| What is being asked |
Exactly as they appear, write the lines from the one containing "Légalisations et Apostilles" to the final line of the entries, leaving pictures out.

| Records supplied |
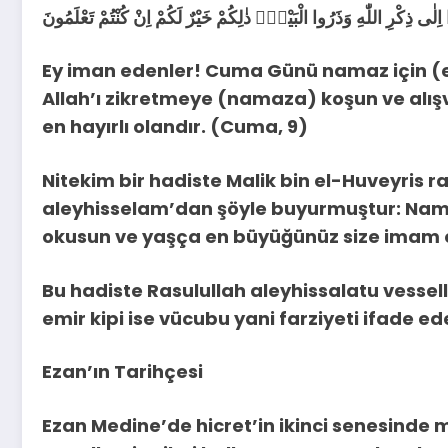
Ey iman edenler! Cuma Günü namaz için (
Allah’ı zikretmeye (namaza) koşun ve alışveri
en hayırlı olandır. (Cuma, 9)
Nitekim bir hadiste Malik bin el-Huveyris 
aleyhisselam’dan şöyle buyurmuştur: Namaz
okusun ve yaşça en büyüğünüz size imam o
Bu hadiste Rasulullah aleyhissalatu vesse
emir kipi ise vücubu yani farziyeti ifade ed
Ezan’ın Tarihçesi
Ezan Medine’de hicret’in ikinci senesinde me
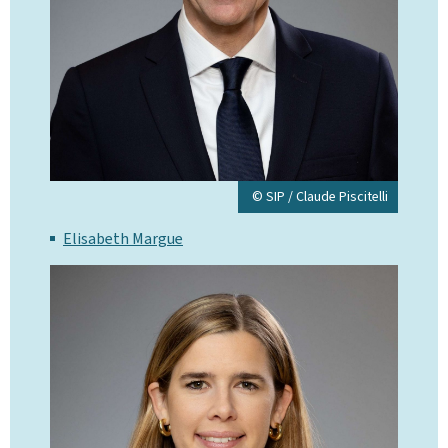
© SIP / Claude Piscitelli
Elisabeth Margue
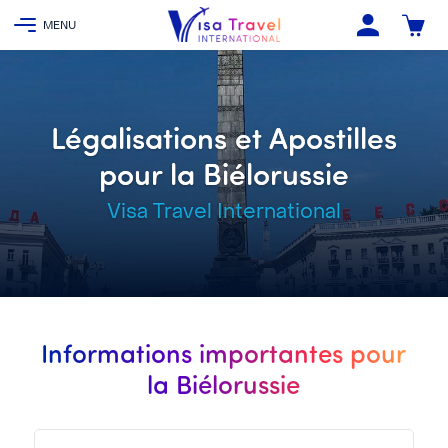
Légalisations et Apostilles
pour la Biélorussie
Visa Travel International
Informations importantes pour
la Biélorussie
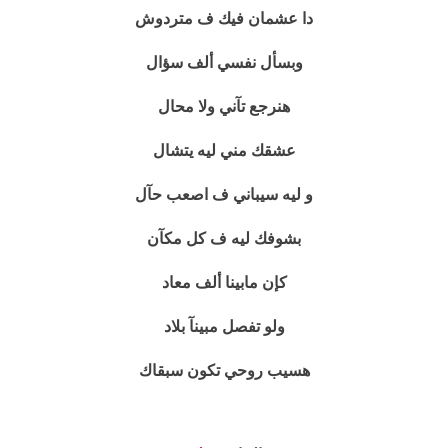
دا عشمان فيك ف متردوش
وبسأل نفسي ألف سؤال
هنرجع تآني ولا محال
عشقك مني ليه يتشال
و ليه سيباني ف اصعب حآل
بشوفك ليه ف كل مكآن
كإن مابينا ألف معاد
ولو تفصل مبينآ بلاد
هسيب روحي تكون سبقاك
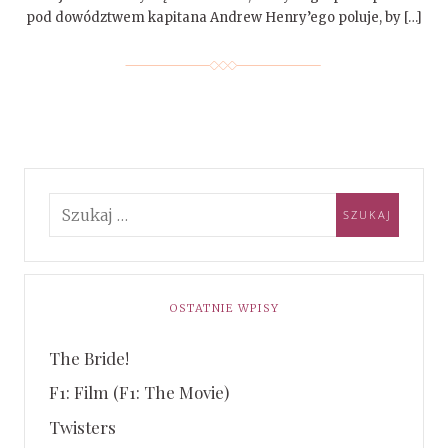
pod dowództwem kapitana Andrew Henry’ego poluje, by […]
OSTATNIE WPISY
The Bride!
F1: Film (F1: The Movie)
Twisters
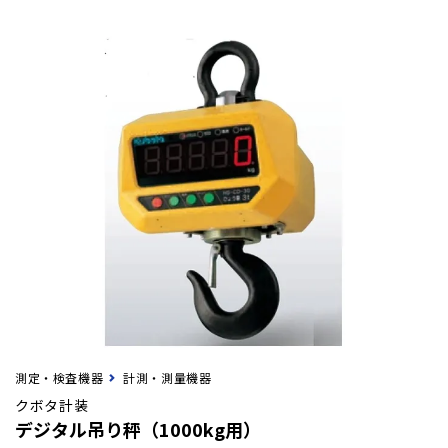
測定・検査機器
計測・測量機器
クボタ計装
デジタル吊り秤（1000kg用）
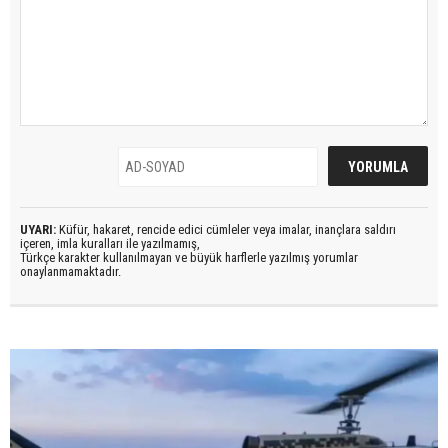
UYARI:
Küfür, hakaret, rencide edici cümleler veya imalar, inançlara saldırı
içeren, imla kuralları ile yazılmamış,
Türkçe karakter kullanılmayan ve büyük harflerle yazılmış yorumlar
onaylanmamaktadır.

| Your solution |
Légalisations et Apostilles
pour la Biélorussie
Visa Travel International
Informations importantes pour
la Biélorussie
دا عشمان فيك ف متردوش
وبسأل نفسي ألف سؤال
هنرجع تآني ولا محال
عشقك مني ليه يتشال
و ليه سيباني ف اصعب حآل
بشوفك ليه ف كل مكآن
كإن مابينا ألف معاد
ولو تفصل مبينآ بلاد
هسيب روحي تكون سبقاك
pod dowództwem kapitana Andrew Henry’ego poluje, by […]
OSTATNIE WPISY
The Bride!
F1: Film (F1: The Movie)
Twisters
測定・検査機器
計測・測量機器
クボタ計装
デジタル吊り秤（1000kg用）
UYARI:
Küfür, hakaret, rencide edici cümleler veya imalar, inançlara saldırı
içeren, imla kuralları ile yazılmamış,
Türkçe karakter kullanılmayan ve büyük harflerle yazılmış yorumlar
onaylanmamaktadır.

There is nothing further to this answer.